Pictures paired with source code
((
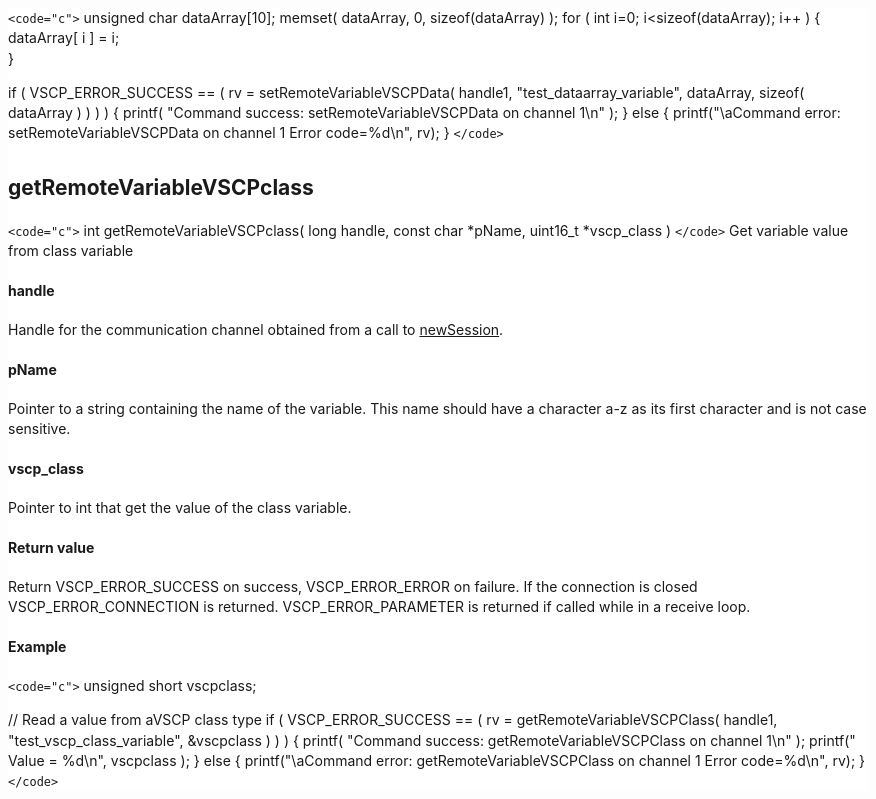 `<code="c">`
unsigned char dataArray[10];
memset( dataArray, 0, sizeof(dataArray) );
for ( int i=0; i<sizeof(dataArray); i++ ) {
    dataArray[ i ] = i;    
}

if ( VSCP_ERROR_SUCCESS == 
        ( rv = setRemoteVariableVSCPData( handle1, "test_dataarray_variable", dataArray, sizeof( dataArray ) ) ) ) {
    printf( "Command success: setRemoteVariableVSCPData on channel 1\n" );
}
else {
    printf("\aCommand error: setRemoteVariableVSCPData on channel 1  Error code=%d\n", rv);
}
`</code>`



## getRemoteVariableVSCPclass

`<code="c">`
int getRemoteVariableVSCPclass( long handle, 
                                    const char *pName, 
                                    uint16_t *vscp_class ) 
`</code>`
Get variable value from class variable 

####  handle

Handle for the communication channel obtained from a call to [newSession](./newsession.md).

####  pName

Pointer to a string containing the name of the variable. This name should have a character a-z as its first character and is not case sensitive.

####  vscp_class

Pointer to int that get the value of the class variable. 

####  Return value

Return VSCP_ERROR_SUCCESS on success, VSCP_ERROR_ERROR on failure. If the connection is closed VSCP_ERROR_CONNECTION is returned. VSCP_ERROR_PARAMETER is returned if called while in a receive loop.



#### Example

`<code="c">`
unsigned short vscpclass;

// Read a value from aVSCP class type
if ( VSCP_ERROR_SUCCESS == 
        ( rv = getRemoteVariableVSCPClass( handle1, "test_vscp_class_variable", &vscpclass ) ) )  {
    printf( "Command success: getRemoteVariableVSCPClass on channel 1\n" );
    printf(" Value = %d\n", vscpclass );
}
else {
    printf("\aCommand error: getRemoteVariableVSCPClass on channel 1  Error code=%d\n", rv);
}
`</code>`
))
> **What is expected**
Write out the source text of every record line for line, leaving the pictures out.

> **Exercise response**
 `<code="c">`
unsigned char dataArray[10];
memset( dataArray, 0, sizeof(dataArray) );
for ( int i=0; i<sizeof(dataArray); i++ ) {
    dataArray[ i ] = i;    
}

if ( VSCP_ERROR_SUCCESS == 
        ( rv = setRemoteVariableVSCPData( handle1, "test_dataarray_variable", dataArray, sizeof( dataArray ) ) ) ) {
    printf( "Command success: setRemoteVariableVSCPData on channel 1\n" );
}
else {
    printf("\aCommand error: setRemoteVariableVSCPData on channel 1  Error code=%d\n", rv);
}
`</code>`



## getRemoteVariableVSCPclass

`<code="c">`
int getRemoteVariableVSCPclass( long handle, 
                                    const char *pName, 
                                    uint16_t *vscp_class ) 
`</code>`
Get variable value from class variable 

####  handle

Handle for the communication channel obtained from a call to [newSession](./newsession.md).

####  pName

Pointer to a string containing the name of the variable. This name should have a character a-z as its first character and is not case sensitive.

####  vscp_class

Pointer to int that get the value of the class variable. 

####  Return value

Return VSCP_ERROR_SUCCESS on success, VSCP_ERROR_ERROR on failure. If the connection is closed VSCP_ERROR_CONNECTION is returned. VSCP_ERROR_PARAMETER is returned if called while in a receive loop.



#### Example

`<code="c">`
unsigned short vscpclass;

// Read a value from aVSCP class type
if ( VSCP_ERROR_SUCCESS == 
        ( rv = getRemoteVariableVSCPClass( handle1, "test_vscp_class_variable", &vscpclass ) ) )  {
    printf( "Command success: getRemoteVariableVSCPClass on channel 1\n" );
    printf(" Value = %d\n", vscpclass );
}
else {
    printf("\aCommand error: getRemoteVariableVSCPClass on channel 1  Error code=%d\n", rv);
}
`</code>`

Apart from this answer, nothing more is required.